Brief — Among the lines below, keep only those from the one containing "M503 1654 510" through the one containing "M57 791 64 798", and reproduce them exactly.

-*-

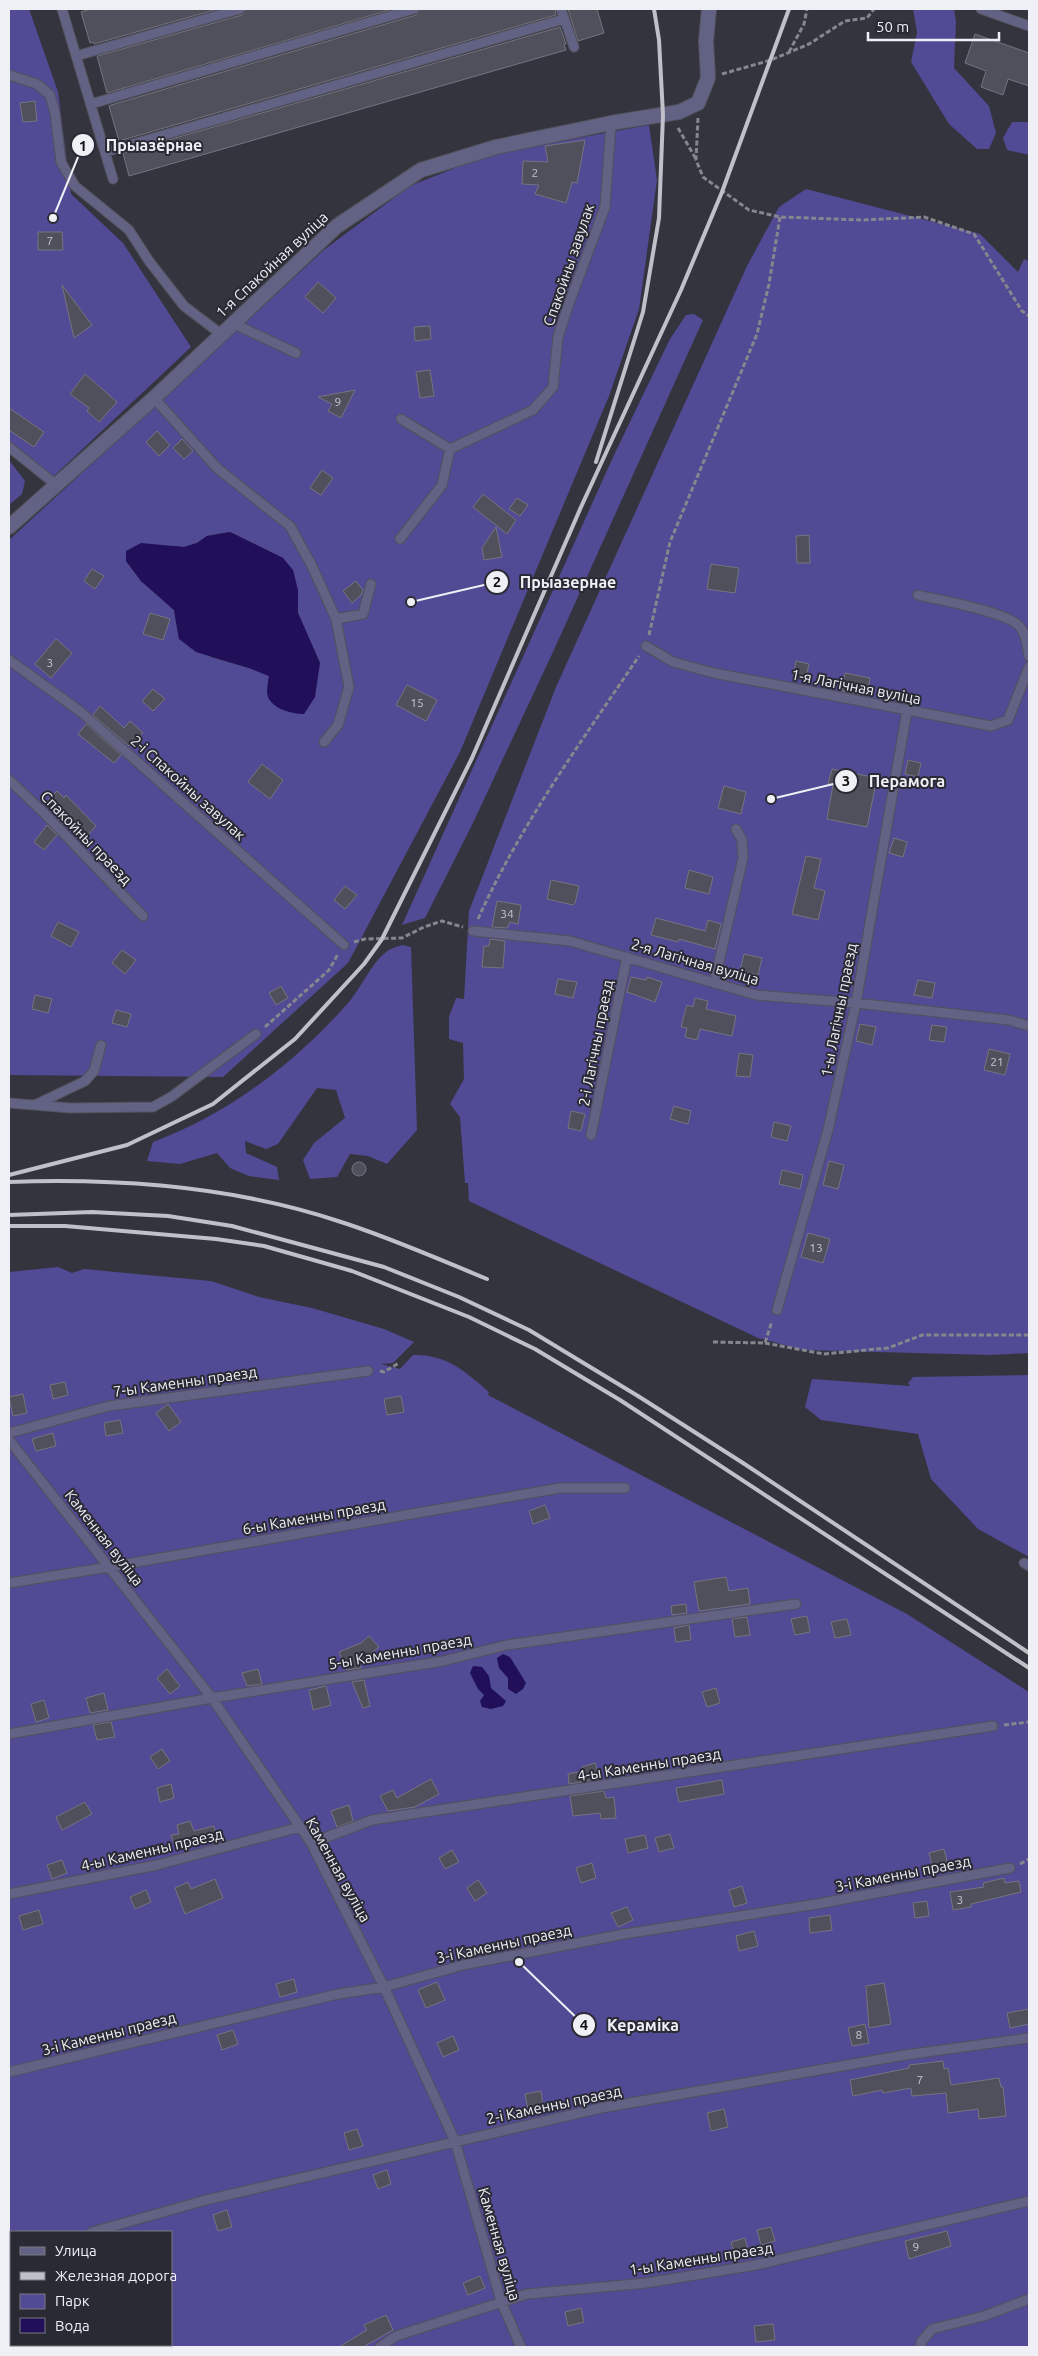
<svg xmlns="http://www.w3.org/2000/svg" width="1038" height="2356" viewBox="0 0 1038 2356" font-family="Ubuntu,sans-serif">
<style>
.green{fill:#514a94;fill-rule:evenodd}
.water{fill:#211059}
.building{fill:#4f505b;stroke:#747481}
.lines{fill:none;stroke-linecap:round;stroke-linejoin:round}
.service-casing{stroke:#52525c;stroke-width:11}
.minor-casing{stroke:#52525c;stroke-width:16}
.path{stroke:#86868f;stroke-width:3;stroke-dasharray:5 2.5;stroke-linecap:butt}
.service{stroke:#626284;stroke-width:9}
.minor{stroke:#626284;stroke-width:14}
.rail{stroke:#c0c0c8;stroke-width:4}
.labels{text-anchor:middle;stroke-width:4;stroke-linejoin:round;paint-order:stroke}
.number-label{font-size:12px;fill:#c7c7cf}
.street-label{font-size:15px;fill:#efeff6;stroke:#2a2a34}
.leader{fill:none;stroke:#efeff6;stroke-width:2}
.callout-dot{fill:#efeff6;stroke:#2a2a34;stroke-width:2}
.mark-label{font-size:15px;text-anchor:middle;font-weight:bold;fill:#111}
.callout-label{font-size:16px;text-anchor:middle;font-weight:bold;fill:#efeff6;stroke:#2a2a34;stroke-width:4;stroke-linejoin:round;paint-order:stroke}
</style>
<rect width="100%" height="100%" fill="#34343f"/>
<path class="green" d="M9 9H29L58 92 71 194 123 243 191 347 53 477 9 442Z
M913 9H954L956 22 954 68 989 106 996 133 989 149H977L949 124 911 62 917 32Z
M1012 122H1029V155L1007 150 1003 138Z
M649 125 657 180 639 309 609 396 460 752 348 963 223 1077 9 1075V540L325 249 410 186 490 154ZM230 532 283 558 298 590V613L320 663 267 695 269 676 249 668 211 657 179 639 174 610 141 581 126 561 175 546 184 547 197 543 207 536Z
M806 189 980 234 1018 272 1024 259 1029 261V1353L991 1355 803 1350 758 1338 469 1201 468 1183H465L460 1117 450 1104 464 1079 463 1043 449 1039V1017L456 998 464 999 469 911 556 687 747 266 779 207Z
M694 314 703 320 553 652 472 825 425 918 402 925 614 455 670 339 686 315Z
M9 460 25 481 22 494 9 505Z
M402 945 411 947 417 1130 387 1164 368 1156 350 1154 337 1177 310 1179 303 1160 314 1143 345 1118 336 1090 317 1088 278 1144 266 1149 245 1141 246 1153 277 1167 279 1180 249 1176 230 1168 217 1153 180 1164 147 1161 153 1142C229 1114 296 1062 349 1002 360 989 372 963 385 953 389 949 396 947 402 945Z
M58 1267 72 1273 84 1269 211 1281 259 1297 312 1308 384 1329 414 1342 393 1363 381 1364 400 1369 413 1355C446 1354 465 1371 489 1392L488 1395 907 1614 1029 1692V2347H9V1272ZM11 2232H171V2345H11Z
M1029 1375V1557L978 1529 931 1479 918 1434 821 1420 805 1407 812 1379 910 1386 908 1383 913 1377Z"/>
<path class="water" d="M230 532 283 558 293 570 298 590V613L320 663 315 697 304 714C292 714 273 709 268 697 266 691 268 682 269 676L249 668 196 652 179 639 174 610 141 581 126 561V551L141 543 184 547 197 543 207 536Z
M503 1654 510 1657 526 1683 523 1689 516 1694 508 1689V1678L499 1668 497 1658Z
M473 1666 482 1667 489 1676 491 1688 506 1701 503 1706 491 1709 482 1707 480 1701 484 1695 478 1689 470 1673Z"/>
<path class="building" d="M90 9H218L94 44 93 42 90 43 81 12Z
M246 9H393L107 93 97 56 242 15Z
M420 9H555L556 15 119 141 109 106 111 105 416 15Z
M568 9H597L604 33 578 41Z
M560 27 566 44 564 45 566 50 129 176 123 153Z
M975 34 1029 53V86L1008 79 1003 95 981 87 986 71 965 63Z
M35 101 37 121 23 122 20 103Z
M585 140 577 183 572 182 566 203 535 194 539 185 522 184 523 161 548 162 545 146Z
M38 232H62L63 250H38Z
M318 282 336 298 323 313 305 297Z
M62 285 92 325 74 338Z
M430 326 431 339 415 341 414 327Z
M430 370 434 396 420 398 416 372Z
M85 374 117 402 99 422 87 411 89 408 70 394Z
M355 390 341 418 328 411 332 404 318 397Z
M9 408 44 432 34 447 9 430Z
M157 431 170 445 159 456 146 442Z
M182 439 193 451 184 459 173 448Z
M322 470 333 478 321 495 310 488Z
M483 494 516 520 507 534 473 507Z
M517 498 528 505 520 516 509 509Z
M496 527 502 557 484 560 482 548Z
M809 535 810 563H797L796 536Z
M711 564 739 568 735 593 707 589Z
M92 569 104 576 95 589 84 581Z
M356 581 363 590 361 595 352 603 343 591Z
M150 613 170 619 163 640 143 634Z
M56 639 72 653 51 678 35 664Z
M796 661 809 664 806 678 793 675Z
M845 673 870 678 867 696 842 691Z
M407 685 437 700 426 721 396 705Z
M153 689 165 699 153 711 142 701Z
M100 706 124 728 130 721 143 733 129 746 93 715Z
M86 724 121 755 114 763 78 734Z
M908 760 921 763 918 777 905 774Z
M262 764 283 780 270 799 248 782Z
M832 769 877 778 867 827 827 819 833 785 828 784Z
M724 786 746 792 741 814 718 808Z
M57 791 64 798 66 795 96 826 86 837 69 820 65 826 45 803Z
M47 825 57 835 44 850 34 842Z
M894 838 907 842 903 857 889 853Z
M806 856 821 859 814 888 825 891 818 920 792 914Z
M689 870 713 877 709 894 685 888Z
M551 880 579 886 575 903 573 905 547 899Z
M345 886 357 895 345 909 334 900Z
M497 901 521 905 518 924 510 922 507 928 492 927Z
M656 918 705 931 708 920 721 924 715 949 679 939 678 942 651 935Z
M58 922 79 932 71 947 51 936Z
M490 939 505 941 503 968 482 967 484 946H489Z
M122 950 136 960 125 974 112 963Z
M744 954 762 958 758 975 740 971Z
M631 977 646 980 647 977 662 982 655 1002 627 992Z
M558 979 577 982 573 998 555 994Z
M918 980 935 983 932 998 914 995Z
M281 986 288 998 276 1005 269 993Z
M35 995 52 999 48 1013 32 1009Z
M695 998 708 1001 706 1009 736 1016 732 1036 700 1029 697 1040 685 1037 687 1028 681 1027 687 1005 693 1007Z
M116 1010 131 1014 127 1027 112 1023Z
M860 1024 876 1027 872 1045 856 1041Z
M932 1025 947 1027 944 1042 929 1040Z
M989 1049 1010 1054 1005 1075 984 1070Z
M739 1053 753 1055 750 1077 736 1076Z
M674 1106 691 1111 688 1124 670 1119Z
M571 1111 585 1114 581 1131 568 1128Z
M774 1122 791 1126 787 1141 771 1137Z
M829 1161 844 1165 838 1189 823 1185Z
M352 1169a7 7 0 1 1 14 0a7 7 0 1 1-14 0Z
M782 1170 803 1175 800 1189 779 1184Z
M808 1233 830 1239 823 1263 801 1257Z
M65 1382 68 1395 53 1399 50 1385Z
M23 1394 27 1413 13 1416 9 1397Z
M401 1396 404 1412 387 1415 384 1399Z
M168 1404 181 1422 169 1431 156 1413Z
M120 1420 123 1433 106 1436 104 1423Z
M53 1433 56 1446 36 1451 32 1439Z
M545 1505 550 1518 533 1524 529 1511Z
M726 1577 729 1591 748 1588 750 1604 699 1611 694 1582Z
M686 1604 687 1613 672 1615 671 1606Z
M807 1616 810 1632 795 1635 791 1619Z
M747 1617 750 1635 735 1637 732 1619Z
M847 1619 851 1635 835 1638 831 1622Z
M689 1625 691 1640 676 1642 674 1628Z
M369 1636 379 1647 360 1662 361 1668 347 1670 339 1652 361 1643Z
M167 1669 180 1686 170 1694 157 1678Z
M258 1669 262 1684 247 1686 242 1673Z
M364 1680 370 1706 363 1708 352 1682Z
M326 1686 331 1705 313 1710 309 1690Z
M716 1688 720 1703 707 1707 702 1692Z
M104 1693 108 1710 90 1713 86 1698Z
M44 1700 49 1718 36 1722 31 1704Z
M111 1722 115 1737 97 1740 93 1725Z
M162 1749 170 1761 158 1769 150 1757Z
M595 1763 600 1779 569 1784 568 1774 583 1771 582 1767Z
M431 1779 439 1794 415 1807 388 1811 380 1796 393 1790 397 1798Z
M722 1780 724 1794 679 1802 676 1788Z
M171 1784 174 1798 160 1802 157 1788Z
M604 1791 606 1798 614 1797 616 1818 601 1819 600 1813 573 1816 570 1796Z
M85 1802 92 1814 62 1830 56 1817Z
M349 1805 353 1821 337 1827 331 1811Z
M190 1821 194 1831 214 1826 216 1835 176 1849 171 1835 179 1834 177 1825Z
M670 1834 674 1848 659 1852 655 1838Z
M645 1835 648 1848 628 1853 625 1839Z
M944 1849 948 1865 933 1869 929 1853Z
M452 1850 459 1862 445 1869 439 1858Z
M62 1860 67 1873 52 1879 47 1865Z
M592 1863 596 1878 581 1883 576 1868Z
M1004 1878 1005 1883 1019 1881 1021 1892 971 1904V1907L953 1910 950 1892 984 1887 983 1883Z
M215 1879 223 1898 185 1914 175 1888 188 1882 191 1889Z
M478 1880 487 1893 475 1901 467 1888Z
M742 1886 747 1903 734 1907 729 1890Z
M146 1890 151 1902 135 1909 130 1897Z
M927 1901 929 1916 915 1918 913 1903Z
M627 1907 633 1920 618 1927 611 1913Z
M39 1910 43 1924 23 1930 19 1916Z
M830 1915 832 1930 810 1933 809 1918Z
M754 1931 758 1946 739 1951 736 1936Z
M294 1979 297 1992 280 1997 276 1984Z
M437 1982 445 2000 426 2008 418 1990Z
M884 1983 891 2024 869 2028 866 1986Z
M1029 2009V2024L1010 2028 1007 2013Z
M865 2024 869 2043 852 2046 848 2028Z
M233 2030 238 2044 222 2050 217 2035Z
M453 2036 459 2050 443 2057 437 2043Z
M943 2061 944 2069 948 2068 951 2085 999 2078 1001 2087H1003L1006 2116 979 2119 978 2109 948 2113 946 2093 912 2096 911 2088 883 2093 882 2090 853 2096 850 2080 909 2068V2065Z
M541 2091 543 2107 528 2109 525 2094Z
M724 2109 728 2127 711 2131 707 2113Z
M357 2129 363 2146 349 2150 344 2133Z
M387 2170 391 2184 378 2189 373 2175Z
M227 2210 232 2227 218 2231 213 2215Z
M771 2227 775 2241 761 2245 757 2230Z
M947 2231 951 2246 909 2259 905 2241Z
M745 2238 748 2252 735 2256 731 2242Z
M480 2276 485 2288 468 2295 463 2283Z
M581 2308 584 2322 568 2326 565 2312Z
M386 2315 393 2330 363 2347H339L367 2330 364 2325Z
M773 2324 775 2340 756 2342 754 2326Z"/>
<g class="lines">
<g class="service-casing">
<path id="service" d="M62 9 113 179
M561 9 574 47
M981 9 1029 26
M76 56 240 9
M9 75 37 84 50 95 55 113 61 162 75 186 129 230 149 261 184 306 221 334
M91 104 414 9
M105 152 564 19
M232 323 296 353
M154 398 217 468 290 526 312 566 336 619 349 687 338 725 324 742
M401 419 450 449 533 410 553 387 558 337 568 306 605 207 611 123
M9 447 55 484
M400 539 442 485 450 449
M918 595C938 600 1009 612 1020 627 1027 635 1027 646 1029 656
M336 619 363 614 371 584
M646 646 673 662 714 673 991 726 1008 720 1029 667
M9 660 81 712 344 945
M9 780 42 811 143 916
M473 931 570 941 756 995 856 1003 1009 1020 1029 1026
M714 983 743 858 742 840 736 829
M9 1103 70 1108 153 1107 171 1097 256 1034
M35 1105 85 1081 94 1071 101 1045
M591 1135 627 957
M777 1310 828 1130 856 1003 907 711
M9 1433 109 1406 368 1371
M9 1440 212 1698 311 1843 384 1987 455 2141 501 2301 521 2347
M1024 1563 1029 1566
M9 1583 109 1567 560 1488H625
M9 1734 212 1698 443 1661 507 1645 796 1604
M311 1843 372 1820 993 1726
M9 1894 157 1865 300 1827
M9 2072 338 1994 384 1987 463 1965 624 1934 817 1904 1010 1868
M92 2232 206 2200 601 2108 905 2055 1029 2038
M9 2256 11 2255
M380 2347 396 2336 527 2294 646 2283 756 2265 1029 2201
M921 2347V2342L932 2329 984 2316 1029 2299"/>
</g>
<g class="minor-casing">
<path id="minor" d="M9 527 154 398 337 226 421 170 496 147 611 123 679 112 698 103 708 78 706 41 709 9"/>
</g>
<path class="path" d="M789 52 804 24 807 9
M722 74 771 60 809 44 845 21 867 18 874 9
M698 118 696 160 703 177 749 210 780 217 863 220 924 217 974 234 1022 311 1029 316
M678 128 696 159
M649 635 670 542 757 334 769 284 780 217
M478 919C520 825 582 741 639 656
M354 942 365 939 402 938 424 927 442 921 463 927
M265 1027 329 970 338 954
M713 1342 765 1343 772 1321
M765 1343 824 1354 888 1348 922 1335H1029
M380 1371 384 1372 399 1363
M1004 1725 1029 1722
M1020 1864 1029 1859"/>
<use href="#service" class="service"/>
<use href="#minor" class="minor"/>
<path class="rail" d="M596 462 643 312 659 218 663 115 659 40 654 9
M9 1175 127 1145 213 1104 295 1039 364 964 382 939 472 758 581 507 681 290 722 192 789 9
M9 1182C120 1178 232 1186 338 1221 389 1237 438 1259 487 1279
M9 1215 92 1212 168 1216 232 1226 384 1267 459 1297 529 1330 638 1396 743 1463 1029 1653
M9 1226H65L216 1239 264 1246 352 1271 469 1317 535 1349 620 1400 1029 1668"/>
</g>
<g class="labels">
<g class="number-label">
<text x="535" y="177">2</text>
<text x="50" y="245">7</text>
<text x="338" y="406">9</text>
<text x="50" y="667">3</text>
<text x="417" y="707">15</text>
<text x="507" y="918">34</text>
<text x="997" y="1066">21</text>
<text x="816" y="1252">13</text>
<text x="960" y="1904">3</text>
<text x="859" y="2039">8</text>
<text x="920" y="2084">7</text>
<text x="916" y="2251">9</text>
</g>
<g class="street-label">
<text transform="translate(272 265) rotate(-43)" y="5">1-я Спакойная вуліца</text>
<text transform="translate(569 265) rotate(-71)" y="5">Спакойны завулак</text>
<text transform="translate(856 687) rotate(11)" y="5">1-я Лагічная вуліца</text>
<text transform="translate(188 788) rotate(42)" y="5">2-і Спакойны завулак</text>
<text transform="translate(86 838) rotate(46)" y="5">Спакойны праезд</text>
<text transform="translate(695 962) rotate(16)" y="5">2-я Лагічная вуліца</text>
<text transform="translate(839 1010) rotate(-79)" y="5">1-ы Лагічны праезд</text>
<text transform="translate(596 1043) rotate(-79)" y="5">2-і Лагічны праезд</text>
<text transform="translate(185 1382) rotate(-8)" y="5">7-ы Каменны праезд</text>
<text transform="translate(314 1517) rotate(-10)" y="5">6-ы Каменны праезд</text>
<text transform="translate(104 1538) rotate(52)" y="5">Каменная вуліца</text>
<text transform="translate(400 1652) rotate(-10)" y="5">5-ы Каменны праезд</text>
<text transform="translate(649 1765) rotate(-9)" y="5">4-ы Каменны праезд</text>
<text transform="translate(152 1850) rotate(-13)" y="5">4-ы Каменны праезд</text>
<text transform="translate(338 1870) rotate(61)" y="5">Каменная вуліца</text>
<text transform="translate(903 1874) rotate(-11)" y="5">3-і Каменны праезд</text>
<text transform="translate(504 1944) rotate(-12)" y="5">3-і Каменны праезд</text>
<text transform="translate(109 2034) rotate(-14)" y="5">3-і Каменны праезд</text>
<text transform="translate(554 2105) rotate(-12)" y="5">2-і Каменны праезд</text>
<text transform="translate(499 2244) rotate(74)" y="5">Каменная вуліца</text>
<text transform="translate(701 2259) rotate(-9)" y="5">1-ы Каменны праезд</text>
</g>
</g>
<path class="leader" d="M53 218L83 145M411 602L497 582M771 799L846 781M519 1962L584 2025"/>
<g class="callout-dot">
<circle cx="53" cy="218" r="5"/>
<circle cx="411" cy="602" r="5"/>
<circle cx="771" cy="799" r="5"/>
<circle cx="519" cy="1962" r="5"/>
<circle cx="83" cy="145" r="12"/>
<circle cx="497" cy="582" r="12"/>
<circle cx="846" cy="781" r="12"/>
<circle cx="584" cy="2025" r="12"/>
</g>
<g class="mark-label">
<text x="83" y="151">1</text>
<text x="497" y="587">2</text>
<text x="846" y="786">3</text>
<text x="584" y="2030">4</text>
</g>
<g class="callout-label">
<text x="154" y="151">Прыазёрнае</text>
<text x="568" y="588">Прыазернае</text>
<text x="907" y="787">Перамога</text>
<text x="643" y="2031">Кераміка</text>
</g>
<rect width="1038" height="2356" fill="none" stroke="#efeff6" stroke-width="20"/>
<rect x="10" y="2231" width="162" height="115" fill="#2a2a34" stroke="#797982"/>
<rect x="20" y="2247" width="25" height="8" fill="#626284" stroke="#797982"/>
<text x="55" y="2256" font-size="15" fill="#efeff6">Улица</text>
<rect x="20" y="2272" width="25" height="8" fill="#c0c0c8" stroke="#797982"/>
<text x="55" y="2281" font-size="15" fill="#efeff6">Железная дорога</text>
<rect x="20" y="2294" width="25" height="15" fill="#514a94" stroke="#797982"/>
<text x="55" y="2306" font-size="15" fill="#efeff6">Парк</text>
<rect x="20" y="2318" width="25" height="15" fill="#211059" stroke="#797982"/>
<text x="55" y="2331" font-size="15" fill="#efeff6">Вода</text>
<path d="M868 32v8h131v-8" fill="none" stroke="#efeff6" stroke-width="2.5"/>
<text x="876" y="32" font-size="15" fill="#efeff6" stroke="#2a2a34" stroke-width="4" paint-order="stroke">50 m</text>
</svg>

-*-

Task output —
M503 1654 510 1657 526 1683 523 1689 516 1694 508 1689V1678L499 1668 497 1658Z
M473 1666 482 1667 489 1676 491 1688 506 1701 503 1706 491 1709 482 1707 480 1701 484 1695 478 1689 470 1673Z"/>
<path class="building" d="M90 9H218L94 44 93 42 90 43 81 12Z
M246 9H393L107 93 97 56 242 15Z
M420 9H555L556 15 119 141 109 106 111 105 416 15Z
M568 9H597L604 33 578 41Z
M560 27 566 44 564 45 566 50 129 176 123 153Z
M975 34 1029 53V86L1008 79 1003 95 981 87 986 71 965 63Z
M35 101 37 121 23 122 20 103Z
M585 140 577 183 572 182 566 203 535 194 539 185 522 184 523 161 548 162 545 146Z
M38 232H62L63 250H38Z
M318 282 336 298 323 313 305 297Z
M62 285 92 325 74 338Z
M430 326 431 339 415 341 414 327Z
M430 370 434 396 420 398 416 372Z
M85 374 117 402 99 422 87 411 89 408 70 394Z
M355 390 341 418 328 411 332 404 318 397Z
M9 408 44 432 34 447 9 430Z
M157 431 170 445 159 456 146 442Z
M182 439 193 451 184 459 173 448Z
M322 470 333 478 321 495 310 488Z
M483 494 516 520 507 534 473 507Z
M517 498 528 505 520 516 509 509Z
M496 527 502 557 484 560 482 548Z
M809 535 810 563H797L796 536Z
M711 564 739 568 735 593 707 589Z
M92 569 104 576 95 589 84 581Z
M356 581 363 590 361 595 352 603 343 591Z
M150 613 170 619 163 640 143 634Z
M56 639 72 653 51 678 35 664Z
M796 661 809 664 806 678 793 675Z
M845 673 870 678 867 696 842 691Z
M407 685 437 700 426 721 396 705Z
M153 689 165 699 153 711 142 701Z
M100 706 124 728 130 721 143 733 129 746 93 715Z
M86 724 121 755 114 763 78 734Z
M908 760 921 763 918 777 905 774Z
M262 764 283 780 270 799 248 782Z
M832 769 877 778 867 827 827 819 833 785 828 784Z
M724 786 746 792 741 814 718 808Z
M57 791 64 798 66 795 96 826 86 837 69 820 65 826 45 803Z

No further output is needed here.